Marc's widow gave records of his life and writing to German art historian Klaus Lankheit. She called on German writer/gallery owner Herwarth Walden to exhibit her late husband's works in a posthumous show in October of 1916. While continuing to create and exhibit her own work, she collected Marc's letters from the war's front, and in 1920 had them published in a two-volume book called Briefe, Aufzeichnungen und Aphorismen (translating to Letters, Records, and Aphorisms). According to the Solomon R. Guggenheim Museum, where a copy of each is preserved, "The first volume contains letters written from September 1914 to March 1916 as well as records alongside color plates, and the second presents the artist’s sketchbook." Franck preserved Marc's legacy in whatever way she could, and in doing so, gave him to the world.

15. YELLOW COW IS REMEMBERED AS A JOYFUL MASTERPIECE.

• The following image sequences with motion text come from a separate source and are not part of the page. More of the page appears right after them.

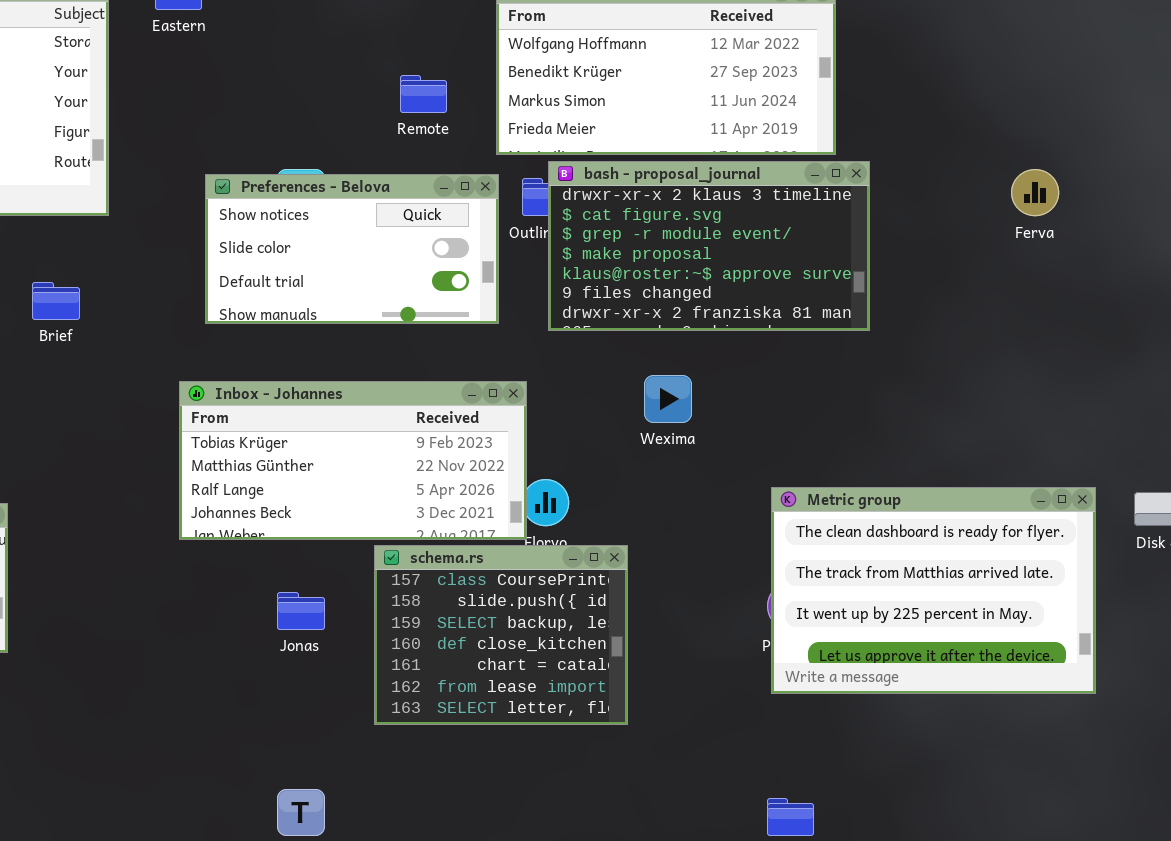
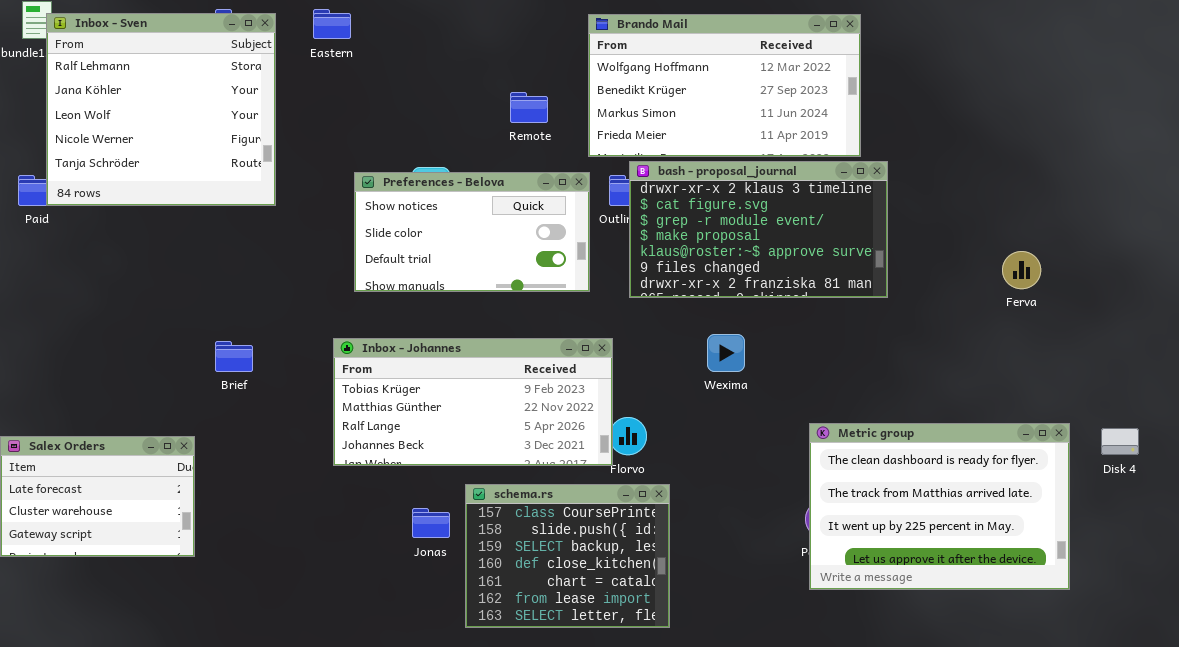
Ferva: [1011,169,1059,216] -> [1002,251,1041,289], moved
Brief: [32,282,80,320] -> [215,341,253,372], moved
schema.rs: [374,545,628,725] -> [465,484,670,628], moved

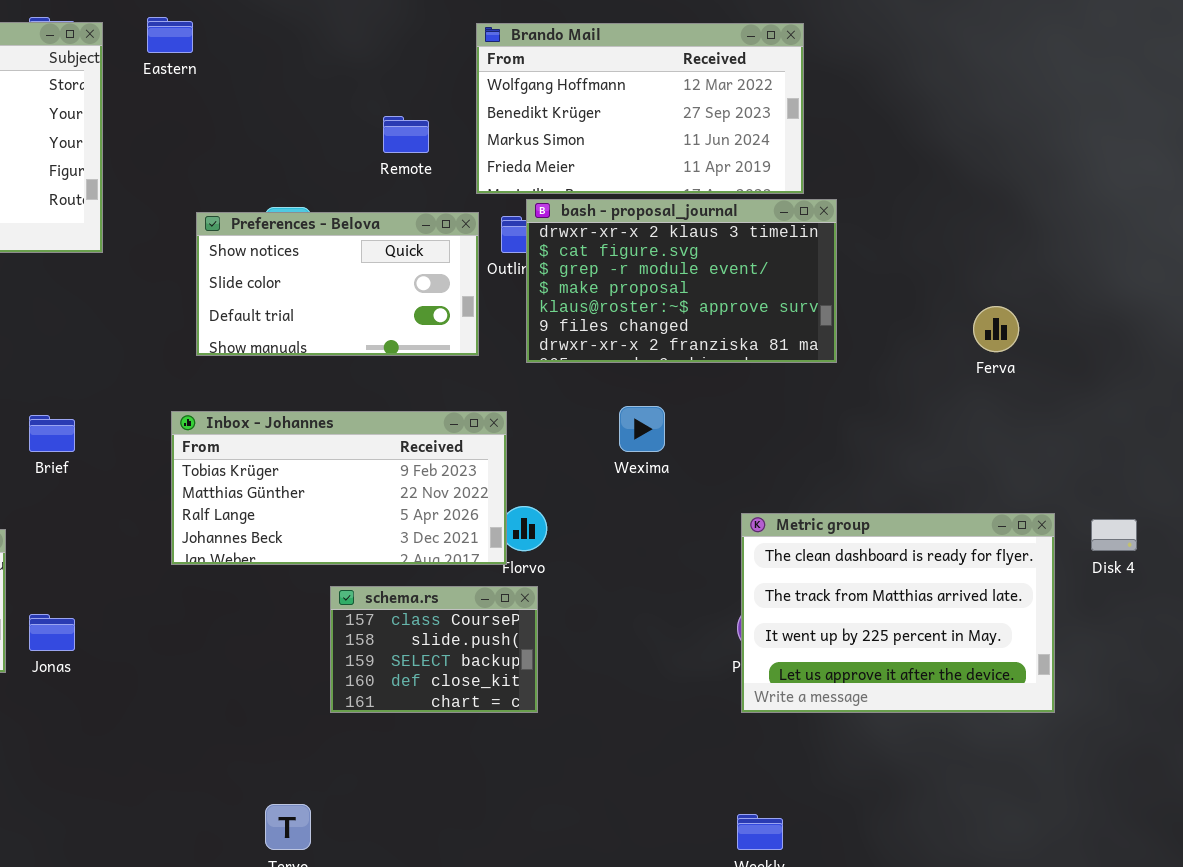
schema.rs: [465,484,670,628] -> [330,586,538,713], resized
Jonas: [412,508,450,538] -> [29,614,75,651], moved

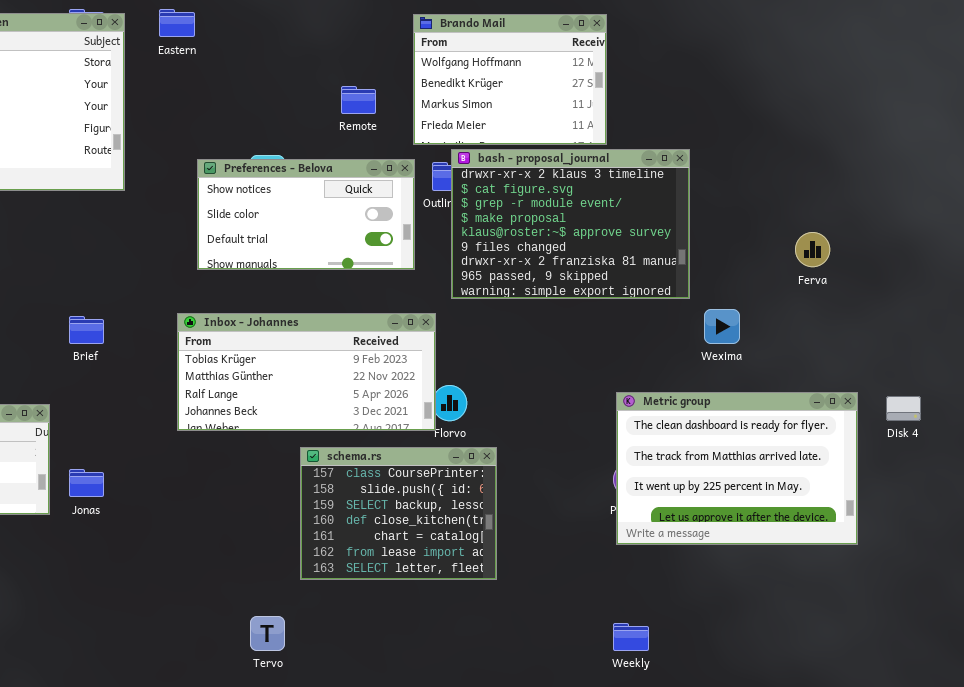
Brando Mail: [476,23,804,194] -> [413,14,607,145], resized
bash - proposal_journal: [526,199,837,363] -> [451,149,690,299], resized
Wexima: [619,406,665,452] -> [704,309,740,344], moved
schema.rs: [330,586,538,713] -> [300,447,497,580], resized

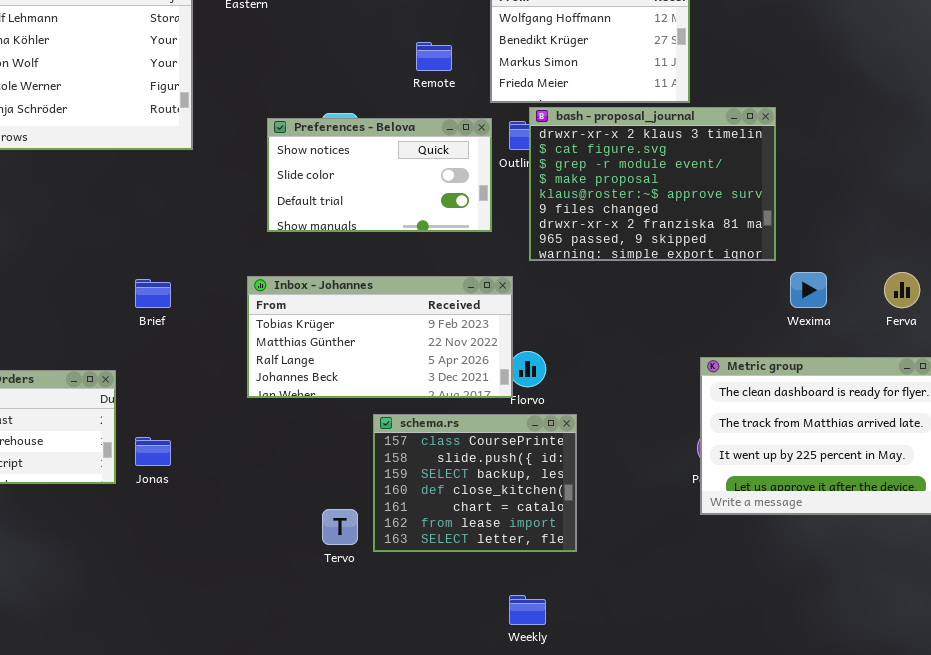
Ferva: [795,232,830,267] -> [884,272,920,308], moved
Tervo: [250,616,285,651] -> [322,509,358,545], moved
Weekly: [613,623,649,651] -> [509,595,546,625], moved

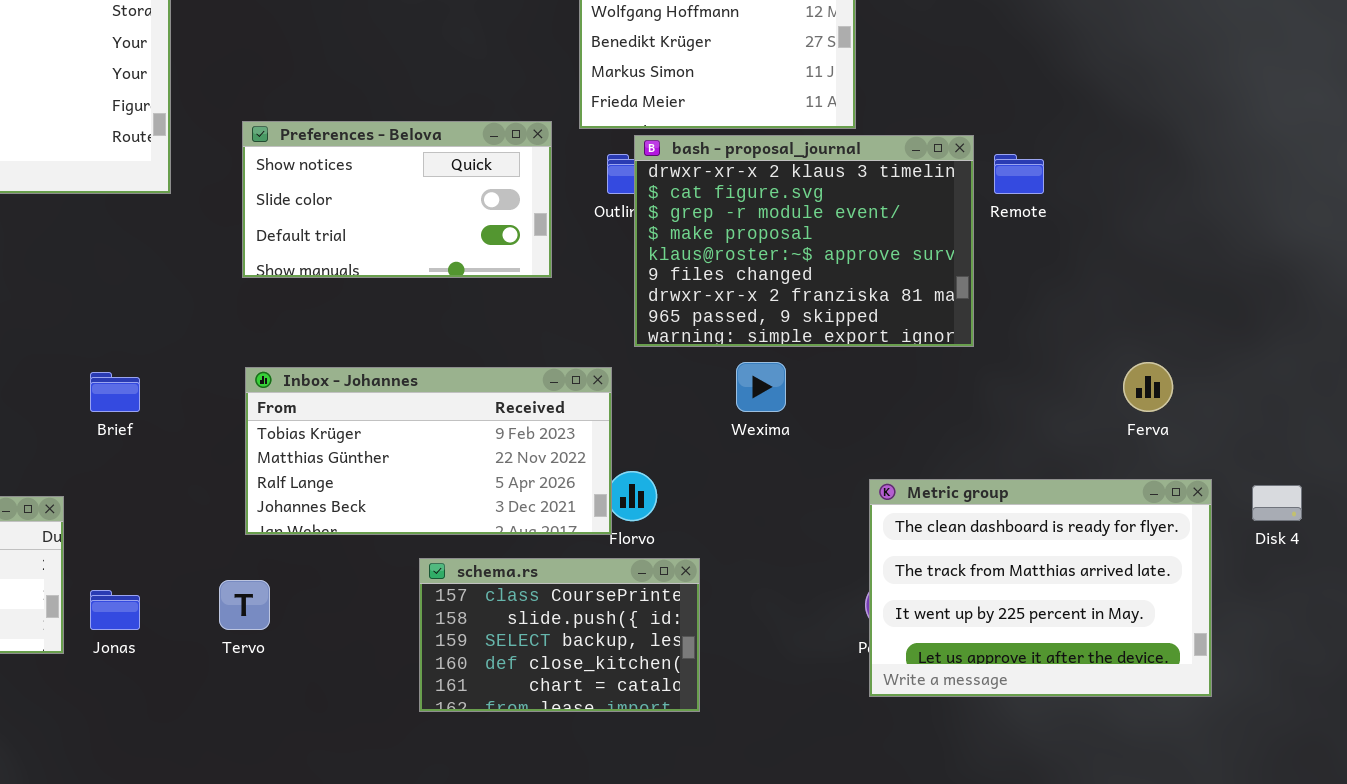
Remote: [416,42,452,71] -> [994,154,1044,194], moved
Preferences - Belova: [267,118,492,232] -> [242,121,552,278], moved
Wexima: [790,272,827,308] -> [736,362,786,412], moved
schema.rs: [373,414,577,552] -> [419,558,700,712], resized
Tervo: [322,509,358,545] -> [219,580,270,630], moved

While it might not sound complimentary to compare your wife to a cow, the consensus on Yellow Cow is that it signifies the happiness and bliss Marc's bond with Franck brought to his life. The bovine's bright colors are jubilant and yet the colors of her body jibe with those in her environment. She belongs here. Her pose is enthusiastic and bold—almost dance-like. If you look closely, you can even see a small smile play across her lips. It's an unusual love letter, but one that's outlived its lovers, and now hangs on the walls of the Guggenheim in New York City, to inspire many more.